Achieve a stronger core and work towards a six-pack with this effective and compact Ab Roller Wheel Machine. Designed to engage and strengthen the abdominal muscles, shoulders, arms, and back, this simple tool provides a high-intensity workout in a small footprint. The dual non-slip wheels offer superior stability and control compared to single-wheel versions, ensuring a safer and more effective range of motion. Lightweight, durable, and easy to assemble, this machine is perfect for anyone looking to tone their midsection quickly and conveniently in the comfort of their home or gym.

Features

• Dual-Wheel Design: Provides enhanced stability and balance for smooth, controlled rolling.

• Ergonomic Foam Handles: Offers a comfortable and non-slip grip, minimizing hand fatigue during repetitive exercises.

• Targets Full Core: Effectively works the rectus abdominis, obliques, and deep stabilizing muscles.

• Compact and Portable: Easy to disassemble, transport, and store, making it ideal for travel or small spaces.

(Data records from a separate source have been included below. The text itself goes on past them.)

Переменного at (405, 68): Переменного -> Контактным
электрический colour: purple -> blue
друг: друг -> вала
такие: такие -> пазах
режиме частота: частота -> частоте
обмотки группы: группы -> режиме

• Durable Construction: Built with sturdy materials to withstand regular, intense workout sessions.

Benefits

• Quickly Strengthens Core: Provides a challenging and efficient way to build abdominal and back strength.

• Improves Posture: Consistent core work aids in strengthening stabilizing muscles, contributing to better posture.

• High Calorie Burn: Engages multiple muscle groups simultaneously for a powerful, fat-burning workout.  

Usage

• Kneel on a mat (not included) and grasp the handles of the ab roller firmly.

• Slowly roll the wheel forward, extending your body while maintaining a tight, straight plank position.

• Contract your core muscles to slowly and smoothly pull the wheel back towards your starting position.

• Perform repetitions slowly and with control, focusing on engaging your abdominal muscles rather than your lower back.